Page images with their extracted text
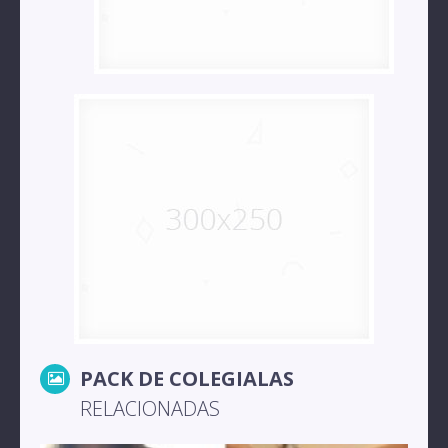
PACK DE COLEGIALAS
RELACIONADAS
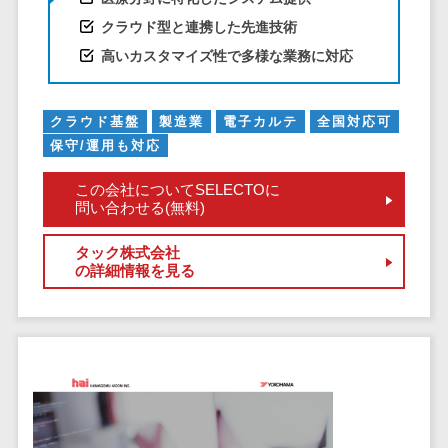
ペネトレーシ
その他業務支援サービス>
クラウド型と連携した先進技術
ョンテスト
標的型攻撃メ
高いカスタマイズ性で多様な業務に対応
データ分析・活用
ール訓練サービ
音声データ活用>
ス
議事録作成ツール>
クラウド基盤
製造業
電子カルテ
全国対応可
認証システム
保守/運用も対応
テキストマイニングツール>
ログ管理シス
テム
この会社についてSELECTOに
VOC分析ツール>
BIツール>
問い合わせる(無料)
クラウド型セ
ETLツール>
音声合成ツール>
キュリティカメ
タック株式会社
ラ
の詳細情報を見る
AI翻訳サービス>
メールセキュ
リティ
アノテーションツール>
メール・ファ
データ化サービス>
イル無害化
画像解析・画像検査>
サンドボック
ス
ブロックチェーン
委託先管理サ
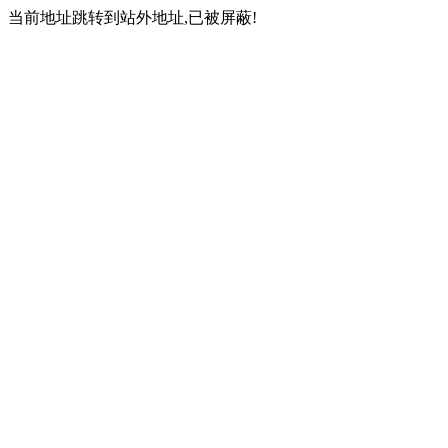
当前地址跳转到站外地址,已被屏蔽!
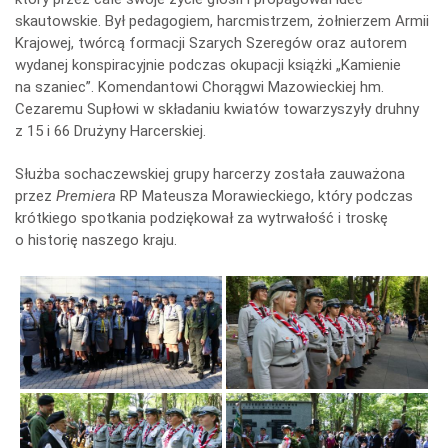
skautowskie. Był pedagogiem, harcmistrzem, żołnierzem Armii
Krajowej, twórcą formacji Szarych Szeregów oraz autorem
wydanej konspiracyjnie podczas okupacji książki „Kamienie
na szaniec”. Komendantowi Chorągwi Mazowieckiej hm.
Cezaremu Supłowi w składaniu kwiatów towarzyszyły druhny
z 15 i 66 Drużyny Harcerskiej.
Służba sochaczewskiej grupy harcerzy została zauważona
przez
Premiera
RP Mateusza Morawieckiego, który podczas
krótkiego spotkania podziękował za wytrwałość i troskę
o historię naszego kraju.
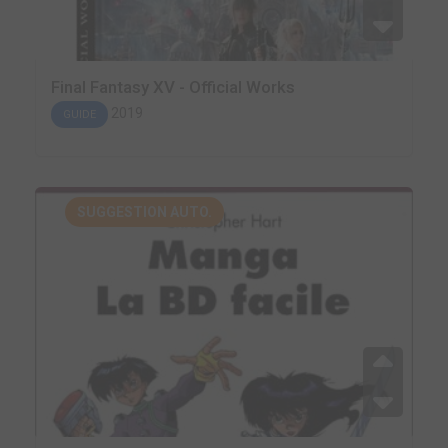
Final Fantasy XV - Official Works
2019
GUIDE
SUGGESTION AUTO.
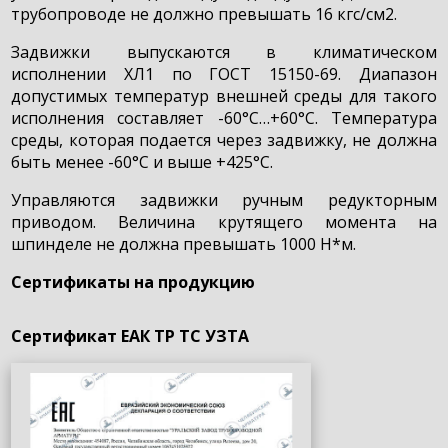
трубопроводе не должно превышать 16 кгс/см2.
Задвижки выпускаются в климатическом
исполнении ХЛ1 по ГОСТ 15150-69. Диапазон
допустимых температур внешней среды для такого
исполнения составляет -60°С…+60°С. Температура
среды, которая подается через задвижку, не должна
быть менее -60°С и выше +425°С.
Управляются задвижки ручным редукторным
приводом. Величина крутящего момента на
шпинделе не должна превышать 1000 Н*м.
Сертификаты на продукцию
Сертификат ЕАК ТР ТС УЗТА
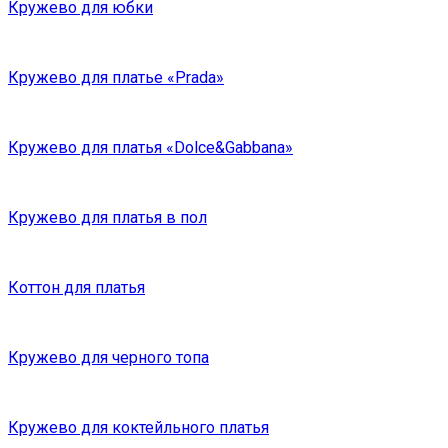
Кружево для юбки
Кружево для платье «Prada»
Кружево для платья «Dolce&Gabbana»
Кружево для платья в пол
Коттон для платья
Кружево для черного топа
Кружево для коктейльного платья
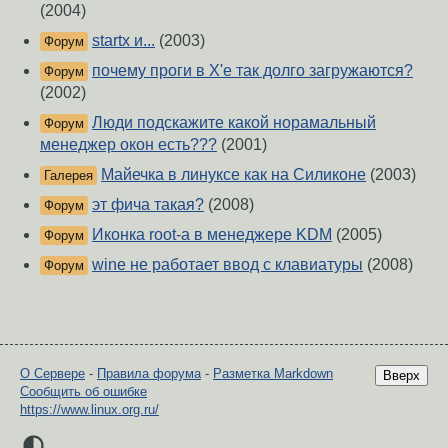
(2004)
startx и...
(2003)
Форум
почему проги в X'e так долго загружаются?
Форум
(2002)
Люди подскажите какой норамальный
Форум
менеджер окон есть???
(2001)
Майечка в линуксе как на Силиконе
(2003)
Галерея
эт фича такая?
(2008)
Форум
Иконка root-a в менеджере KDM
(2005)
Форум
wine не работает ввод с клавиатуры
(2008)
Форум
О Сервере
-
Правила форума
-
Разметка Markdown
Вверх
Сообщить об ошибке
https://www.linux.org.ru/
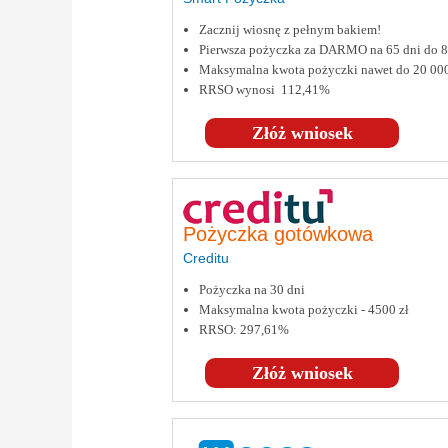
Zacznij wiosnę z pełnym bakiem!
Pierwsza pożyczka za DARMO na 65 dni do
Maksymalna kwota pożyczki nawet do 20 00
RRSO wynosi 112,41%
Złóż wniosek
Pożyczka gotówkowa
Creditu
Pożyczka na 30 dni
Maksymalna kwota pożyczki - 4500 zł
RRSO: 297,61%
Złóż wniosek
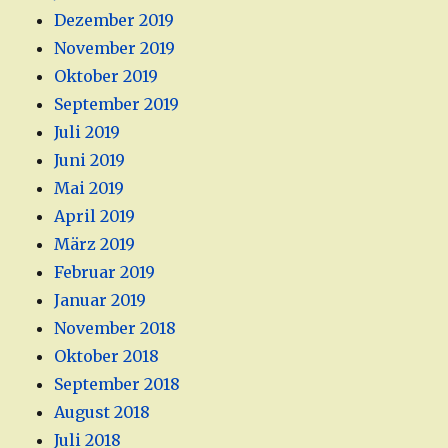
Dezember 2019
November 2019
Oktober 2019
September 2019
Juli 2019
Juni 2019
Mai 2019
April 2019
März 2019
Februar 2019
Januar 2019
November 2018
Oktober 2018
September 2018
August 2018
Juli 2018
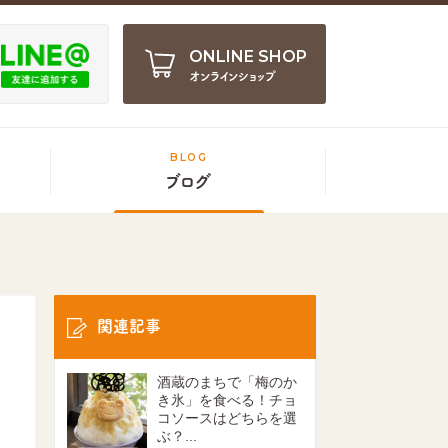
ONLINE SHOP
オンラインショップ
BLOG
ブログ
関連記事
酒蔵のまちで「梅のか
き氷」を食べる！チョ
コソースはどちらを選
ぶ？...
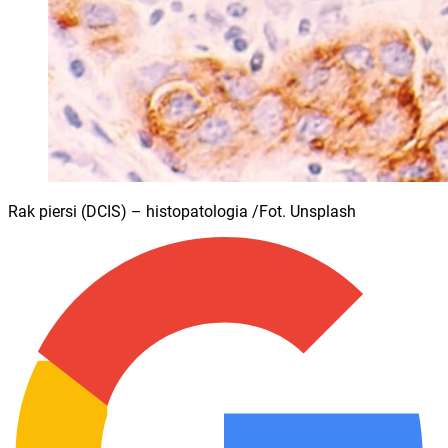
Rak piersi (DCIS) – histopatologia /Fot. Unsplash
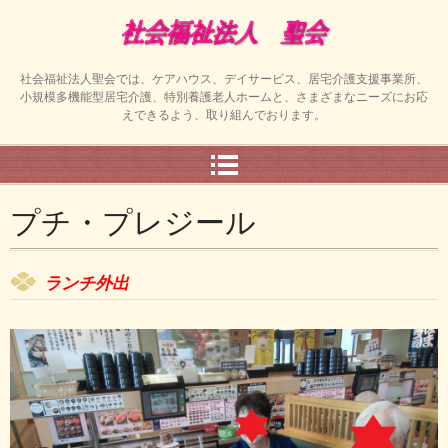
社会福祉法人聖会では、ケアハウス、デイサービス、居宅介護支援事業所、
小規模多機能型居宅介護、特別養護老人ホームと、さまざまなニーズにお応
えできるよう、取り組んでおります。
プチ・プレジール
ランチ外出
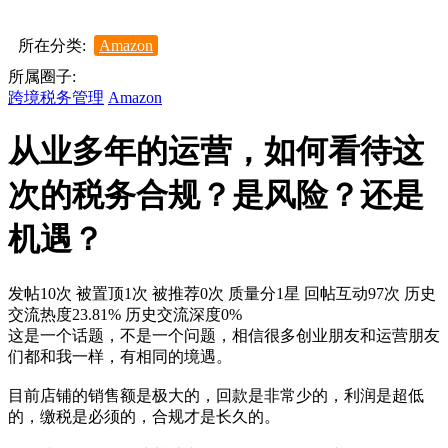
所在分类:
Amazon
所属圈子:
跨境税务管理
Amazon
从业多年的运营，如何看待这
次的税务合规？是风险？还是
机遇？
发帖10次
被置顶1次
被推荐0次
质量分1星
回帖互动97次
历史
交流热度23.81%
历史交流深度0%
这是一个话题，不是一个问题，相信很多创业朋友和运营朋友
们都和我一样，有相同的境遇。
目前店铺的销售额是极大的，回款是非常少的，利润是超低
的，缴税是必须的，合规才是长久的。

**EXERCISE BRIEF**:
Reproduce the material word for word from its beginning through the line containing "https://www.linux.org.ru/", including that line. Leave the pictures out of your answer.

**PROBLEM SOLUTION**:
PACK DE COLEGIALAS
RELACIONADAS
ペネトレーシ
その他業務支援サービス>
クラウド型と連携した先進技術
ョンテスト
標的型攻撃メ
高いカスタマイズ性で多様な業務に対応
データ分析・活用
ール訓練サービ
音声データ活用>
ス
議事録作成ツール>
クラウド基盤
製造業
電子カルテ
全国対応可
認証システム
保守/運用も対応
テキストマイニングツール>
ログ管理シス
テム
この会社についてSELECTOに
VOC分析ツール>
BIツール>
問い合わせる(無料)
クラウド型セ
ETLツール>
音声合成ツール>
キュリティカメ
タック株式会社
ラ
の詳細情報を見る
AI翻訳サービス>
メールセキュ
リティ
アノテーションツール>
メール・ファ
データ化サービス>
イル無害化
画像解析・画像検査>
サンドボック
ス
ブロックチェーン
委託先管理サ
当前地址跳转到站外地址,已被屏蔽!
skautowskie. Był pedagogiem, harcmistrzem, żołnierzem Armii
Krajowej, twórcą formacji Szarych Szeregów oraz autorem
wydanej konspiracyjnie podczas okupacji książki „Kamienie
na szaniec”. Komendantowi Chorągwi Mazowieckiej hm.
Cezaremu Supłowi w składaniu kwiatów towarzyszyły druhny
z 15 i 66 Drużyny Harcerskiej.
Służba sochaczewskiej grupy harcerzy została zauważona
przez
Premiera
RP Mateusza Morawieckiego, który podczas
krótkiego spotkania podziękował za wytrwałość i troskę
o historię naszego kraju.
Final Fantasy XV - Official Works
2019
GUIDE
SUGGESTION AUTO.
трубопроводе не должно превышать 16 кгс/см2.
Задвижки выпускаются в климатическом
исполнении ХЛ1 по ГОСТ 15150-69. Диапазон
допустимых температур внешней среды для такого
исполнения составляет -60°С…+60°С. Температура
среды, которая подается через задвижку, не должна
быть менее -60°С и выше +425°С.
Управляются задвижки ручным редукторным
приводом. Величина крутящего момента на
шпинделе не должна превышать 1000 Н*м.
Сертификаты на продукцию
Сертификат ЕАК ТР ТС УЗТА
Кружево для юбки
Кружево для платье «Prada»
Кружево для платья «Dolce&Gabbana»
Кружево для платья в пол
Коттон для платья
Кружево для черного топа
Кружево для коктейльного платья
(2004)
startx и...
(2003)
Форум
почему проги в X'e так долго загружаются?
Форум
(2002)
Люди подскажите какой норамальный
Форум
менеджер окон есть???
(2001)
Майечка в линуксе как на Силиконе
(2003)
Галерея
эт фича такая?
(2008)
Форум
Иконка root-a в менеджере KDM
(2005)
Форум
wine не работает ввод с клавиатуры
(2008)
Форум
О Сервере
-
Правила форума
-
Разметка Markdown
Вверх
Сообщить об ошибке
https://www.linux.org.ru/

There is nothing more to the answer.